Je ne parviens pas à ignorer les personnes qui attendent de l’autre côté de la porte et cherche à ce que la rencontre soit brève.  Mauvaise attitude. Je dois penser à moi. Car en ce moment, dans ce cabinet, c’est ce que mon chirurgien fait : s’occuper de moi.

En second : information post-opératoire

Le résultat des analyses confirment les prédictions. Sur les vint-et-un ganglions enlevés trois étaient cancéreux, les dix-huit autres n'étaient pas atteints. On s’est attaqué à un carcinome canulaire de 2,2 cm  T2N1. La chimiothérapie et la radiothérapie sont incontournables. 

À notre première rencontre je lui ai dit :
-    Je veux vivre. Je veux une vie de qualité. Je ferai tout pour cela. Je veux que vous preniez tous les moyens pour cela.

Un mois et demi et une opération plus tard, c’est encore le seul objectif.
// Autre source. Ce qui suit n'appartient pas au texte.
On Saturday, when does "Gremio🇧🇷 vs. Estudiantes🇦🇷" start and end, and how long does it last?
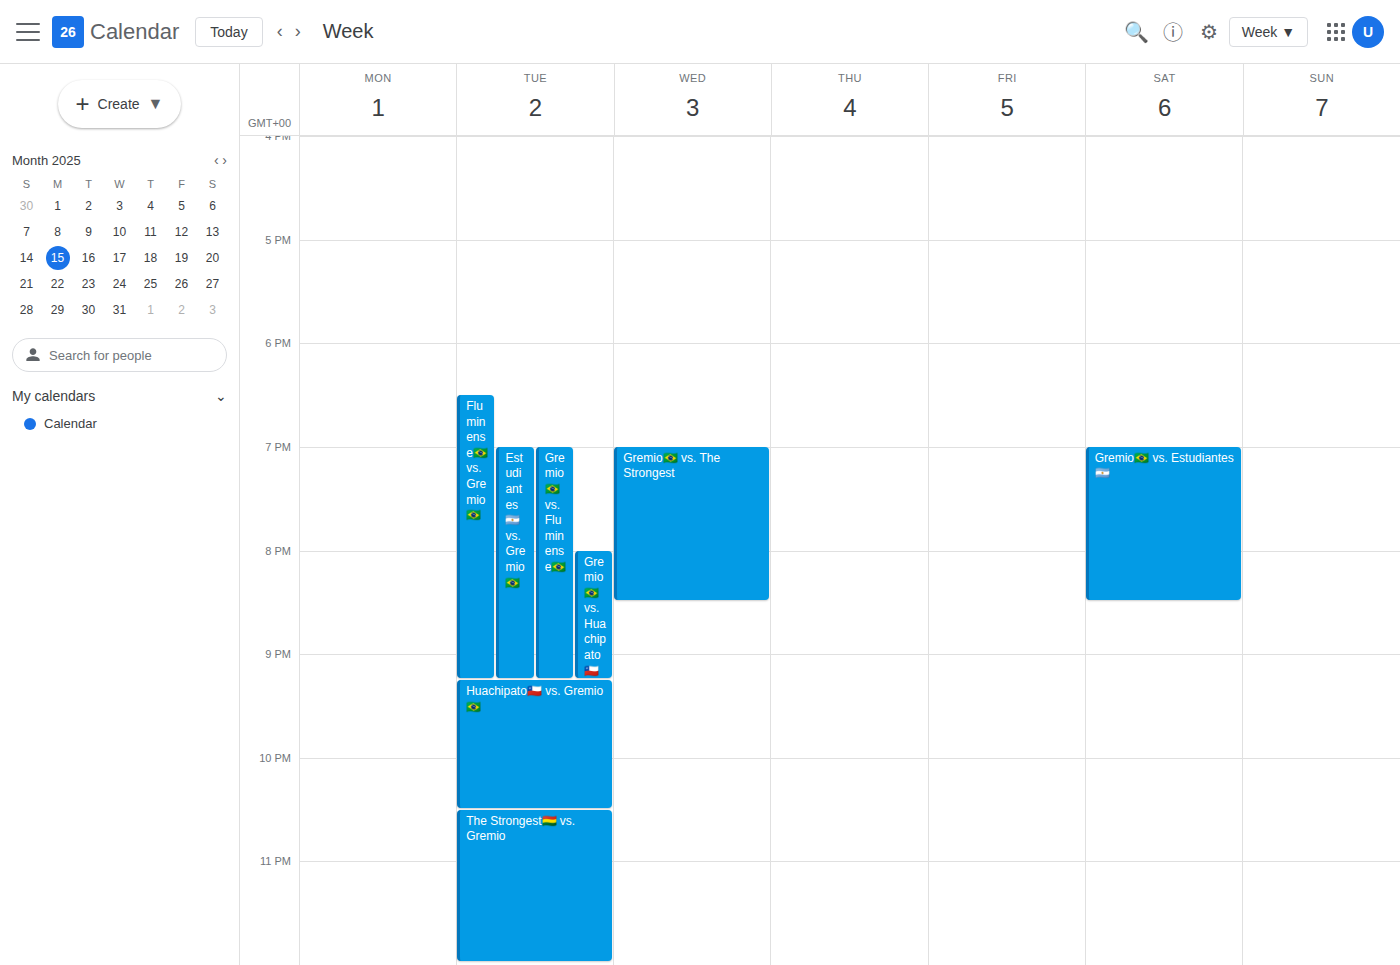
7:00 PM to 8:30 PM, 1 hour 30 minutesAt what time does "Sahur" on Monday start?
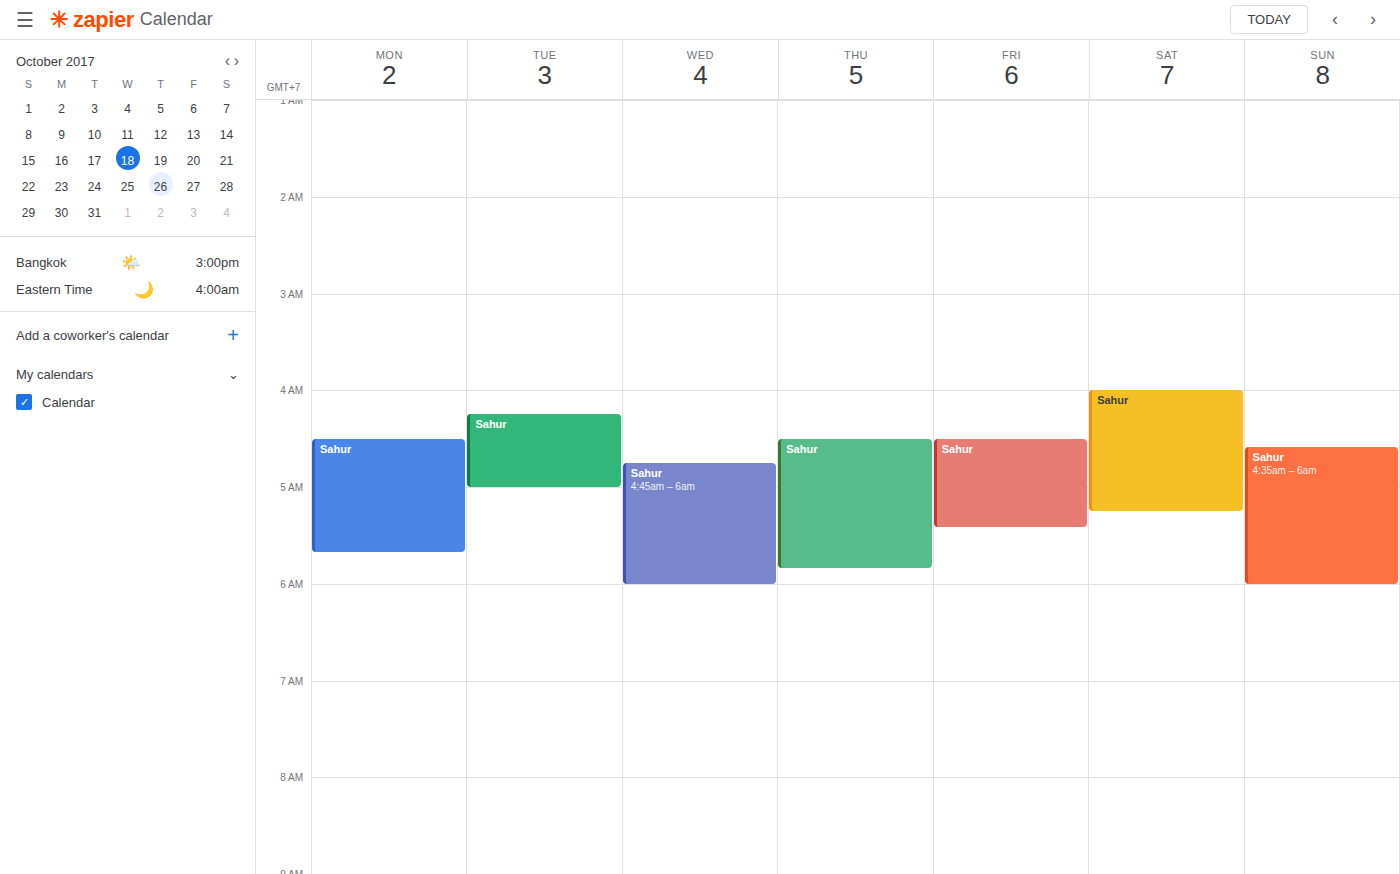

Petit hic, hélas! La tumeur de 2,2 cm n’était pas seule. Dans ma tête je comprends qu’elle s’est entourée de petits satellites dont au moins un, si minuscule qu’il n’a pu être vu et capturé lors de l’opération. Heureusement, les analyses postopératoires ont débusqué l’ennemi caché.  Solution? Compte tenu de l’objectif ultime, parmi les options je choisis le retour à la salle d’opération. Pas question de laisser un soupçon de cette saleté dans mon corps. Je suis déterminée. Mon chirurgien aussi. Mieux! Il croit en ma victoire.

De retour à la maison, savourant mes retrouvailles avec un bras normal bien que douloureux, j’ai rangé mon cancer dans le tiroir demain.

Aujourd’hui c’est demain. Je pense au 3 avril, 29e anniversaire de mon fils. On fera la fête. Et voilà grand ouvert le tiroir de mes craintes : nouvelle opération le plus tôt possible ce mois de février signifie ne pas attraper de rhume, d’infection. C’est retourner à la case départ et ces journées « après » de récupération et de remise en forme que je viens de passer. C’est attendre de nouveau le résultat des analyses. Et seulement si le résultat convient, entreprendre la phase II.

Aujourd’hui… je voudrais être demain.